Wednesday, September 19, 2012

The Great Tax Divide

There was a time when Democrats and Republicans alike could talk sense about tax rates, in terms of what is best for the economy, without demagoguery about "tax cuts for the rich."
Democratic presidents Woodrow Wilson and John F. Kennedy spoke plainly about the fact that higher tax rates on individuals and businesses did not automatically translate into higher tax revenues for the government. Beyond some point, high tax rates on those with high incomes simply led to those incomes being invested in tax-free bonds, with the revenue from those bonds being completely lost to the government -- and the investments lost to the economy.
As President John F. Kennedy put it, "it is a paradoxical truth that tax rates are too high and tax revenues are too low and the soundest way to raise the revenues in the long run is to cut the rates now." This was because investors' "efforts to avoid tax liabilities" make "certain types of less productive activity more profitable than more valuable undertakings," and this in turn "inhibits our growth and efficiency."

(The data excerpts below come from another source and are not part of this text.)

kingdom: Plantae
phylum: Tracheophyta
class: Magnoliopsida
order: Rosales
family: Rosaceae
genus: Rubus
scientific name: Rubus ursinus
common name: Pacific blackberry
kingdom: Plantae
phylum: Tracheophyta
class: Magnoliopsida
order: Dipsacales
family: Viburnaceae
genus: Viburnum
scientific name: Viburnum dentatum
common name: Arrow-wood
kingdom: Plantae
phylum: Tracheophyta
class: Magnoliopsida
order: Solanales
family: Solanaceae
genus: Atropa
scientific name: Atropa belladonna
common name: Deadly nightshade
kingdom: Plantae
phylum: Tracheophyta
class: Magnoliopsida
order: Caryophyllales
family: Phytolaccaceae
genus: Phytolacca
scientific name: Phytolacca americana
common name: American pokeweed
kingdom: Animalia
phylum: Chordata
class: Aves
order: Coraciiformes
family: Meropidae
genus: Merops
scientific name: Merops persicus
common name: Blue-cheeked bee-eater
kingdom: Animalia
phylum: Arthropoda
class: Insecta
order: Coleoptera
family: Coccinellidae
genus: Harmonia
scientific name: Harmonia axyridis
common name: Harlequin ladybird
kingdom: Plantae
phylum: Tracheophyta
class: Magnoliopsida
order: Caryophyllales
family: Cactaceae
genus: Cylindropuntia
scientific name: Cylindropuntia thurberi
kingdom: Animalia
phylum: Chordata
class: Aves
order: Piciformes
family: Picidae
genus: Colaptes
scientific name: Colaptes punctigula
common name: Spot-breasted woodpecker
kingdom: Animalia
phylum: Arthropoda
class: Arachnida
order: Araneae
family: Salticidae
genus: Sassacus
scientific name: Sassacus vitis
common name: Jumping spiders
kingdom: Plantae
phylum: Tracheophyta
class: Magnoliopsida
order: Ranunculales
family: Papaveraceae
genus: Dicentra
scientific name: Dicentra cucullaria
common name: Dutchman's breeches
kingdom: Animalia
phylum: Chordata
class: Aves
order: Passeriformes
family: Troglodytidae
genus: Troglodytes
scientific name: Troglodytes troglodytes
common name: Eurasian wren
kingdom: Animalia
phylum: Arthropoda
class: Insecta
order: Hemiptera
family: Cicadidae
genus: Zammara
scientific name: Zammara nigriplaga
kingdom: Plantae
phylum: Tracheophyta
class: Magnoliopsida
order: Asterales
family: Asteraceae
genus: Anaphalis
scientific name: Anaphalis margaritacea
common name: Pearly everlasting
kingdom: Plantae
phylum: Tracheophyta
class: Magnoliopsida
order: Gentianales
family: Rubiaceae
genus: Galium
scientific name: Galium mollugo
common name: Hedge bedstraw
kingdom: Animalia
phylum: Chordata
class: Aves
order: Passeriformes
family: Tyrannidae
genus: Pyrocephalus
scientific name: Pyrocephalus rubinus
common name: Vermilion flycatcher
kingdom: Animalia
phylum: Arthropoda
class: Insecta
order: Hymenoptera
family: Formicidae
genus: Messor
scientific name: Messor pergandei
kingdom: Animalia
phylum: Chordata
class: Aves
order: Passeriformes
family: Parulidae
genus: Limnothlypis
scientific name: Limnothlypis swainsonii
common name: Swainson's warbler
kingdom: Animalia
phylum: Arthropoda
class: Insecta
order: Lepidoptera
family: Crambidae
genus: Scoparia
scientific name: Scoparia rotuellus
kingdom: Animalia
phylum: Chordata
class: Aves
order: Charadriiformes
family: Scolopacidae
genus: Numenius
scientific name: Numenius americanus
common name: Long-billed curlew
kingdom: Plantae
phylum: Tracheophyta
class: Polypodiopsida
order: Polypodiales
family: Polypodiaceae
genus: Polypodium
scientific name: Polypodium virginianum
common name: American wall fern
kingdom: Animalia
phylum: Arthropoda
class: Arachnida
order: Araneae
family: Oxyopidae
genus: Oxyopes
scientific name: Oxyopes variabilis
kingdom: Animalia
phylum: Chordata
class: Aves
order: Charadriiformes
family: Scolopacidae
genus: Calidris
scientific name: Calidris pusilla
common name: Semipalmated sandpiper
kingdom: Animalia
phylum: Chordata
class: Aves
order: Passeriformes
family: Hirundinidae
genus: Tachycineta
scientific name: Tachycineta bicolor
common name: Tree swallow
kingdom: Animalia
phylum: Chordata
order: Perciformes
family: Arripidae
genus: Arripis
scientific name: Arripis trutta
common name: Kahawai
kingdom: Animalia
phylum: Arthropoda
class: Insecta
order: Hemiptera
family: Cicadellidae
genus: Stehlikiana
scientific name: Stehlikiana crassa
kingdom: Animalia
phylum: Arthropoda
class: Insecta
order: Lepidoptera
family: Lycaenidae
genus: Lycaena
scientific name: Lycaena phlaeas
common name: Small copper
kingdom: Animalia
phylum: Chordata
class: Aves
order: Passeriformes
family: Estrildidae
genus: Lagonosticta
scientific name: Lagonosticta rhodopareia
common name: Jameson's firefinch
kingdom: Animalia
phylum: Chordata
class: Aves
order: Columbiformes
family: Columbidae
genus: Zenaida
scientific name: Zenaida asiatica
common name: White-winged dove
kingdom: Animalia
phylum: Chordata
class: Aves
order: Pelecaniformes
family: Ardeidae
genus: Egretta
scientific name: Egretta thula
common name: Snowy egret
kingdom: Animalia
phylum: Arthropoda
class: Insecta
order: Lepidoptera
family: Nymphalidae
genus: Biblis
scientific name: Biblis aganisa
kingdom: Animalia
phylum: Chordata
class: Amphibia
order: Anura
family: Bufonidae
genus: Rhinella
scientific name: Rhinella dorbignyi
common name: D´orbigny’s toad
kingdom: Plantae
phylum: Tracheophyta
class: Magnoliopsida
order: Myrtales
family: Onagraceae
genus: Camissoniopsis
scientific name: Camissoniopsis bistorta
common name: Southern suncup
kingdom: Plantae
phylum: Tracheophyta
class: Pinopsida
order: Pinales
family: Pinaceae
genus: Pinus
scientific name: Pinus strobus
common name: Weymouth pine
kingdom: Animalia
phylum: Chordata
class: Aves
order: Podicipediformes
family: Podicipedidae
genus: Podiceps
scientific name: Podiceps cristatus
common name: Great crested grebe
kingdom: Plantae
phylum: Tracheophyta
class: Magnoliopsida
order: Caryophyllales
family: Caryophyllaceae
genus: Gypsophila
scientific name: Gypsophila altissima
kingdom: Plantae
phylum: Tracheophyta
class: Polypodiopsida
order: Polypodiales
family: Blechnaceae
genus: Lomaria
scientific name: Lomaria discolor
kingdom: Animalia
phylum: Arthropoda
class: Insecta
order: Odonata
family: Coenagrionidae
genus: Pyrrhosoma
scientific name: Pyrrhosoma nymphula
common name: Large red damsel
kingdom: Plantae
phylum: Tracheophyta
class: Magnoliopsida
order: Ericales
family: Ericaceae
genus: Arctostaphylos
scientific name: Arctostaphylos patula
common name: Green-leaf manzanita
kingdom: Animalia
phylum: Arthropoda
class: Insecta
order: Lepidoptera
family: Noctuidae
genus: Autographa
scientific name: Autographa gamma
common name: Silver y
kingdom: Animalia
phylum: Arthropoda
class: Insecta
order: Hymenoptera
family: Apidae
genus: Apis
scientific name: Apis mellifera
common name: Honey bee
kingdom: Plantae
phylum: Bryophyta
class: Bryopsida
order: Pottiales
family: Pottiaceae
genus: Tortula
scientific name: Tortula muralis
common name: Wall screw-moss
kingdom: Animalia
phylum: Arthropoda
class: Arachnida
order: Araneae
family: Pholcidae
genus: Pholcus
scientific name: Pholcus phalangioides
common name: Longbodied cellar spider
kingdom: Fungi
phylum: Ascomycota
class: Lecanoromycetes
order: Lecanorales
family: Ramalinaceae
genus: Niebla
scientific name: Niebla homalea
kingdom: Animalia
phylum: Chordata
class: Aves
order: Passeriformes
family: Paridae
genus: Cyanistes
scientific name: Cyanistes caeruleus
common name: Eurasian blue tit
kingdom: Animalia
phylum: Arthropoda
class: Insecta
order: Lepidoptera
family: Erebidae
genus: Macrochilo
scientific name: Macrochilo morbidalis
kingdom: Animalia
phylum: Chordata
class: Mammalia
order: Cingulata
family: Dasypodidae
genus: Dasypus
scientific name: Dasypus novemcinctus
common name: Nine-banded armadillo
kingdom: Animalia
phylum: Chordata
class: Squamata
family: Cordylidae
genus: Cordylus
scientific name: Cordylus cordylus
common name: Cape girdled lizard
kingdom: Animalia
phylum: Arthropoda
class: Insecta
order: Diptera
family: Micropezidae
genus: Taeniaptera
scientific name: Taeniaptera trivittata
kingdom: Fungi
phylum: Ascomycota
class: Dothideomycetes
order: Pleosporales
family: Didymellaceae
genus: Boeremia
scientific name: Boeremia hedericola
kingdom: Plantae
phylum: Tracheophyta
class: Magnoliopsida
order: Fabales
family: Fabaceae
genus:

Both Democratic president Woodrow Wilson and Republican presidents Calvin Coolidge, Ronald Reagan and George W. Bush said virtually the same thing.
This disconnect between higher tax rates and higher tax revenues is not peculiar to the United States. Iceland and India both collected more tax revenue after tax rates were cut. In Iceland the corporate tax rate was cut from 45 percent to 18 percent between 1991 and 2001 -- and the revenue from corporate taxes tripled at the lower rate.